Problem:
Set down exactly the first line of the entries and every line after it, through the line with "unusual** combination of".

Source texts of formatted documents
┄┄┄┄┄┄┄┄┄┄

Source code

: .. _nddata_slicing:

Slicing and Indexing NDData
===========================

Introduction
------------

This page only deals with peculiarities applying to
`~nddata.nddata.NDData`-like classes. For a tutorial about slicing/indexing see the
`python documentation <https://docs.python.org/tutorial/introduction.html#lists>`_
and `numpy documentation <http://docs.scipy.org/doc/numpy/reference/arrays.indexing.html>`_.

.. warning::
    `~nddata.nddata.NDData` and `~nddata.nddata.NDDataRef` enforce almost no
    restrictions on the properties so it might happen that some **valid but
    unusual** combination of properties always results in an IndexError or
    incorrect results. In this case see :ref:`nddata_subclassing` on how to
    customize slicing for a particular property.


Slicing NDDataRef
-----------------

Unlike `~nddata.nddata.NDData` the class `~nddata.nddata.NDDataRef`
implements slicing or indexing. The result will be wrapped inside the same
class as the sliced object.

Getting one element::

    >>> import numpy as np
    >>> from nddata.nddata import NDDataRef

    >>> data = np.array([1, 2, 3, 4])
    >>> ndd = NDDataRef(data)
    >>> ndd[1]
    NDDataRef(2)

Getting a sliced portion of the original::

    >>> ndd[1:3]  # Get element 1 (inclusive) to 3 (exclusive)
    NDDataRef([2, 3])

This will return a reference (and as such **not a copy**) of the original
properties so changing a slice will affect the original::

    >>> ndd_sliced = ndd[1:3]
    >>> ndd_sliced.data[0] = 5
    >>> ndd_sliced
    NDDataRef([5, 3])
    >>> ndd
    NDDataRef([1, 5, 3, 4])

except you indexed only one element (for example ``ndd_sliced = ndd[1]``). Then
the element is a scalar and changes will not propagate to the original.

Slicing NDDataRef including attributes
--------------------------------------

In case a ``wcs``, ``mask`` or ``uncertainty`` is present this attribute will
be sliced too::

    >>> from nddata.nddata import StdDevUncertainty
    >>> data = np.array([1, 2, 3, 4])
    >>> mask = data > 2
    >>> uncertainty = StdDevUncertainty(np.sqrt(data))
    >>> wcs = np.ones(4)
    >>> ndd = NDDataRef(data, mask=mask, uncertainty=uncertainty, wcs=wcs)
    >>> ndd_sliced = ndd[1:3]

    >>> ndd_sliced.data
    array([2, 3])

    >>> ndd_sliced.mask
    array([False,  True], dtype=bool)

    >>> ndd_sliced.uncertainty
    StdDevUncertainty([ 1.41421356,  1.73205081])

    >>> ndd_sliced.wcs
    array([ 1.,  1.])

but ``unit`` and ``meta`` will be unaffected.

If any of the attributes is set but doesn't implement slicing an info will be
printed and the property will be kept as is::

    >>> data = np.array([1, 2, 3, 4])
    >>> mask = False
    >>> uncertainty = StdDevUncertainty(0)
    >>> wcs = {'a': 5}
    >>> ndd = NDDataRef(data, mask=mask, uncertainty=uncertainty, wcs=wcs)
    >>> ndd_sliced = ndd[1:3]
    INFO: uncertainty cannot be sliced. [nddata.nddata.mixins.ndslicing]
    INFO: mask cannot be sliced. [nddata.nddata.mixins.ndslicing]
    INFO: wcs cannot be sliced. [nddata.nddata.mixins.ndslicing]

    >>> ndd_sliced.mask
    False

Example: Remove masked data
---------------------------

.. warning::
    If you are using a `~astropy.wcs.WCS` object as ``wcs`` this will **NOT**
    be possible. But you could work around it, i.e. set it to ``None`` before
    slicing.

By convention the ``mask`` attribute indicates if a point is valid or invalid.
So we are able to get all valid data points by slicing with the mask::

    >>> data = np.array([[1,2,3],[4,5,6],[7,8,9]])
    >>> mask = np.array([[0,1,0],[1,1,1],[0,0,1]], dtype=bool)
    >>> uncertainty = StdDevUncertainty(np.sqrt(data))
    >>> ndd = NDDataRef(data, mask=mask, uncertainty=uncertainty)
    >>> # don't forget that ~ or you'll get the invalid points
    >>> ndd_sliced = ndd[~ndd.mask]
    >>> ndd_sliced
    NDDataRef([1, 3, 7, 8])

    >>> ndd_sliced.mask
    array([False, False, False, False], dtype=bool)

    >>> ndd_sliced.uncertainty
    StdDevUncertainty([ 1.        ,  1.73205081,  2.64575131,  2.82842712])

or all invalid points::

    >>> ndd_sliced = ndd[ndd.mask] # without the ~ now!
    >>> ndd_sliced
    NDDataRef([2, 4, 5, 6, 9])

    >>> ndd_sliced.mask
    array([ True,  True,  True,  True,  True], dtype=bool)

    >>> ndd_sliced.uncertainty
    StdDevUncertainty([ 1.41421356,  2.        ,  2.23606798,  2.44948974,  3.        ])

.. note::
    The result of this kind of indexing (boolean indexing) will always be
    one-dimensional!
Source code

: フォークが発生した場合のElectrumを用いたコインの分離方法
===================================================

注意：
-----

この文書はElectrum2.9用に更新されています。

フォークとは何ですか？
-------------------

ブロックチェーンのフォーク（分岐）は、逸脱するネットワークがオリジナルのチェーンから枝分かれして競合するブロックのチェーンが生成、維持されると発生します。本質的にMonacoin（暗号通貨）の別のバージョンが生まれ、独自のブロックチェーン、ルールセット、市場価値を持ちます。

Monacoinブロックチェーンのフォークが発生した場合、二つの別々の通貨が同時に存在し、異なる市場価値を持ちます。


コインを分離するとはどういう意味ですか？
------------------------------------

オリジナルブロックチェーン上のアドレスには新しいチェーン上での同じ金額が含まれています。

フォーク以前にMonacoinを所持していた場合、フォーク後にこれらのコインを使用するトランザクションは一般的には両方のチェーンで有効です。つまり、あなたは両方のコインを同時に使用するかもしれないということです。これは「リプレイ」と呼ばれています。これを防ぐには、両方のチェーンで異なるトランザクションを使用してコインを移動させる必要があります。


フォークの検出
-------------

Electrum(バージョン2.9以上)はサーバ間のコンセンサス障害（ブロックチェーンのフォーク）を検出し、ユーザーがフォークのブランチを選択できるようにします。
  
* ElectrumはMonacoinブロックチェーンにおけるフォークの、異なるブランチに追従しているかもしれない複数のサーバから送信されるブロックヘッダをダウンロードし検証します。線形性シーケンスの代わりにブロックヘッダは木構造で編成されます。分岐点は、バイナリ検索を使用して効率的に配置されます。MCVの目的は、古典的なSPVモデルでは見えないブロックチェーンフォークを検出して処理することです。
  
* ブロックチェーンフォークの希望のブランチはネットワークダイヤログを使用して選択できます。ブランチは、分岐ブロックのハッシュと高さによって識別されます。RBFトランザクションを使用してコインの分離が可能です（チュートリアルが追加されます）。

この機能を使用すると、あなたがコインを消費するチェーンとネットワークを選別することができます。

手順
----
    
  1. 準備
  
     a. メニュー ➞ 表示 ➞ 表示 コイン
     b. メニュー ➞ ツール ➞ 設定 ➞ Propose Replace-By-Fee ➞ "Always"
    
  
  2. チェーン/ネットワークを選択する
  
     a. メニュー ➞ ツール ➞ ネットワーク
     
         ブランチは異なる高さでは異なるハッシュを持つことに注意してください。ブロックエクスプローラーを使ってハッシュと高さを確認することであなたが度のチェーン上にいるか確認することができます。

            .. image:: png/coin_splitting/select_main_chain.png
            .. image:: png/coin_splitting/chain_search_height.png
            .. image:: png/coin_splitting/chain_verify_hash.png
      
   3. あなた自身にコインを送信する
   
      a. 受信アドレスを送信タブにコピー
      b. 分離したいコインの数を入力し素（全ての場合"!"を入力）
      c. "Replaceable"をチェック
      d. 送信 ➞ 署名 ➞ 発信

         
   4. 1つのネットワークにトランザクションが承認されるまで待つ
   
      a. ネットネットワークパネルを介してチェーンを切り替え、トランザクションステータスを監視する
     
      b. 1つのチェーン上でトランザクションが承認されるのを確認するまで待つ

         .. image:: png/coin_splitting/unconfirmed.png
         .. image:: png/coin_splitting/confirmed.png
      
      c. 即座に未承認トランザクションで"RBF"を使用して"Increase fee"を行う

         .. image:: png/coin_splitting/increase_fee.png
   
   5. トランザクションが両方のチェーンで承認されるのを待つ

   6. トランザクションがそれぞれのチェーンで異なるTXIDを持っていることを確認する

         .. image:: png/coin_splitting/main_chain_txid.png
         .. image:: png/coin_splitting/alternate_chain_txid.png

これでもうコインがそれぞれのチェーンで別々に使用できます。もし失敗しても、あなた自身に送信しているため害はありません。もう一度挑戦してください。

┄┄┄┄┄┄┄┄┄┄

Exercise solution:
Source code

: .. _nddata_slicing:

Slicing and Indexing NDData
===========================

Introduction
------------

This page only deals with peculiarities applying to
`~nddata.nddata.NDData`-like classes. For a tutorial about slicing/indexing see the
`python documentation <https://docs.python.org/tutorial/introduction.html#lists>`_
and `numpy documentation <http://docs.scipy.org/doc/numpy/reference/arrays.indexing.html>`_.

.. warning::
    `~nddata.nddata.NDData` and `~nddata.nddata.NDDataRef` enforce almost no
    restrictions on the properties so it might happen that some **valid but
    unusual** combination of properties always results in an IndexError or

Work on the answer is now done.